業務の性質上、業務遂行の手段や方法、時間配分等を大幅に労働者にゆだねる必要がある業務として、厚生労働省令及び大臣告示により定められた以下に掲げる19の専門業務の中から、対象となる業務を労使協定で定め、労働者を実際にその業務に就かせた場合、労使協定で定めた時間労働したものとみなすことができる。
本制度を実施することにより、対象労働者については、実際の労働時間と関係なく、労使協定で定めた時間労働したものとみなす効果が発生する。
なお、専門業務型裁量労働制の対象労働者も、休憩、法定休日に関する規定や深夜業の割増賃金の規定は、原則どおり適用される。
専門業務型裁量労働の対象とできる業務は、以下の19業務に限定されている。
- 新商品若しくは新技術の研究開発又は人文科学若しくは自然科学に関する研究の業務
- 情報処理システムの分析又は設計の業務
- 新聞若しくは出版の事業における記事の取材若しくは編集の業務又は放送法第2条第4号に規定する放送番組若しくは有線ラジオ放送業務の運用の規正に関する法律第2条に規定する有線ラジオ放送若しくは有線テレビジョン放送法第2条第1項に規定する有線テレビジョン放送の放送番組(以下「放送番組」と総称する。)の制作のための取材若しくは編集の業務
- 衣服、室内装飾、工業製品、広告等の新たなデザインの考案の業務
- 放送番組、映画等の制作の事業におけるプロデューサー又はディレクターの業務
- 広告、宣伝等における商品等の内容、特長等に係る文章の案の考案の業務(いわゆるコピーライターの業務)
- 事業運営において情報処理システムを活用するための問題点の把握又はそれを活用するための方法に関する考案若しくは助言の業務(いわゆるシステムコンサルタントの業務)

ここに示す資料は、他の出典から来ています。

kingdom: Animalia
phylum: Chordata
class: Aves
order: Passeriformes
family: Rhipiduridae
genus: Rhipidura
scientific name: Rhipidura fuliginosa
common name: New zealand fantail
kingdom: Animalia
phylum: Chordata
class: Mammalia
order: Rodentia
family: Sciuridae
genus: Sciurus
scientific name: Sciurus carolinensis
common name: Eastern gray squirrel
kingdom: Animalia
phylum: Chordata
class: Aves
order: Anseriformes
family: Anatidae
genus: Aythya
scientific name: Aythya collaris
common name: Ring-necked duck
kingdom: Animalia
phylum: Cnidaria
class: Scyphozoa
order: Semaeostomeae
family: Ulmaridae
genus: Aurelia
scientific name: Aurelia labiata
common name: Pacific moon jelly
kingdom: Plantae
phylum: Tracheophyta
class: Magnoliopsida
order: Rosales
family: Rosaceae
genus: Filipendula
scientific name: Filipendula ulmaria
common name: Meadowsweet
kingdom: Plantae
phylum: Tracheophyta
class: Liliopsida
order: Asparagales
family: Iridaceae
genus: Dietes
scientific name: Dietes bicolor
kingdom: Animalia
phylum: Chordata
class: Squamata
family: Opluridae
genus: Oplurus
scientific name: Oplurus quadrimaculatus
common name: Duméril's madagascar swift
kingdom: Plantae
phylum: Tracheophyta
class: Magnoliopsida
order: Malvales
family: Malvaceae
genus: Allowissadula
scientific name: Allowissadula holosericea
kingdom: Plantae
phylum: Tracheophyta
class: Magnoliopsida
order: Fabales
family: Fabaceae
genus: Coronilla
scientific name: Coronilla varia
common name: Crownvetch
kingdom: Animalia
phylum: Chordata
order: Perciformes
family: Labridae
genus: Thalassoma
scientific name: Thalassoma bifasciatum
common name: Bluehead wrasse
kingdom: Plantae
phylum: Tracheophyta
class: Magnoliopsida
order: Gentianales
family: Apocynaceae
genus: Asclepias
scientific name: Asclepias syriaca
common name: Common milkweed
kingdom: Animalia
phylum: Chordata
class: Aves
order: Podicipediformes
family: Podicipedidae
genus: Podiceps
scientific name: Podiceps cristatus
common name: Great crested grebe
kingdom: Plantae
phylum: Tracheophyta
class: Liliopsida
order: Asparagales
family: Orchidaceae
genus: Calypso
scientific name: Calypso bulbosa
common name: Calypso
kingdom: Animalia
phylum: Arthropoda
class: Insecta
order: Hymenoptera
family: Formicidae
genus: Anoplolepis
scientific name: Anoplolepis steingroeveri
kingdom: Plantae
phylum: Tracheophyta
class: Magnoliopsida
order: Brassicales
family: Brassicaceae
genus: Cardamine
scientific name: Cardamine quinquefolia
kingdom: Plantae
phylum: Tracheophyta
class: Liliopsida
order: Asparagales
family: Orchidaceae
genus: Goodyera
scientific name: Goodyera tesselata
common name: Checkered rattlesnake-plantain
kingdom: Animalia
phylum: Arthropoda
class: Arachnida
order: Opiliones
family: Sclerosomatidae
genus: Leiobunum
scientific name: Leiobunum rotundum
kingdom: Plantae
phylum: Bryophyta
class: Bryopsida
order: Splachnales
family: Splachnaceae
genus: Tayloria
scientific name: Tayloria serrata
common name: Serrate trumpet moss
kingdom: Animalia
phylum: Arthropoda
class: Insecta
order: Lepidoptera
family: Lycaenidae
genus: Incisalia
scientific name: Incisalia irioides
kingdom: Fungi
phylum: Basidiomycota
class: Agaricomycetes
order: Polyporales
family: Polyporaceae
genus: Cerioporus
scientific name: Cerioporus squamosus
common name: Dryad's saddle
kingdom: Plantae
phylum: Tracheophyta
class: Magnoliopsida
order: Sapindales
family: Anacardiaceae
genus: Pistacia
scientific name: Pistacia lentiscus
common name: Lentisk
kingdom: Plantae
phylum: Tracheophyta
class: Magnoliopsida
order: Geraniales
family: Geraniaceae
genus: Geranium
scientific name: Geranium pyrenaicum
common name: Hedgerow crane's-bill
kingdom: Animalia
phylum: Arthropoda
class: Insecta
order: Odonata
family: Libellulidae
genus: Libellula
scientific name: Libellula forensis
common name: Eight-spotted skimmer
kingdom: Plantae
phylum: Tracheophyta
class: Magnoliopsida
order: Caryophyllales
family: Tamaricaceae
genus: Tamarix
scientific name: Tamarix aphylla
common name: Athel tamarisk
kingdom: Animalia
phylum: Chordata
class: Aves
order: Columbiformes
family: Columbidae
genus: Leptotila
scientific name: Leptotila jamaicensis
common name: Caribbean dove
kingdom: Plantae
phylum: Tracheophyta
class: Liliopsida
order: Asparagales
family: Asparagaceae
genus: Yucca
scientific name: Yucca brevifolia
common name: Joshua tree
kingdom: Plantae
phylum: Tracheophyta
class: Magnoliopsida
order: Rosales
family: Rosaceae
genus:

- 建築物内における照明器具、家具等の配置に関する考案、表現又は助言の業務(いわゆるインテリアコーディネーターの業務)
- ゲーム用ソフトウェアの創作の業務
- 有価証券市場における相場等の動向又は有価証券の価値等の分析、評価又はこれに基づく投資に関する助言の業務(いわゆる証券アナリストの業務)
- 金融工学等の知識を用いて行う金融商品の開発の業務
- 学校教育法に規定する大学における教授研究の業務(主として研究に従事するものに限る)
- 公認会計士の業務
- 弁護士の業務
- (一級、二級、木造)建築士の業務
- 不動産鑑定士の業務
- 弁理士の業務
- 税理士の業務
- 中小企業診断士の業務
制度の導入に当たっては、あらかじめ、過半数労働組合又は労働者の過半数を代表する者との労使協定により、専門業務型裁量労働制に関する協定届を所轄労働基準監督署長に届け出る必要がある。
また、この労使協定においては、いわゆる健康・福祉確保措置及び苦情処理措置を定める必要がある。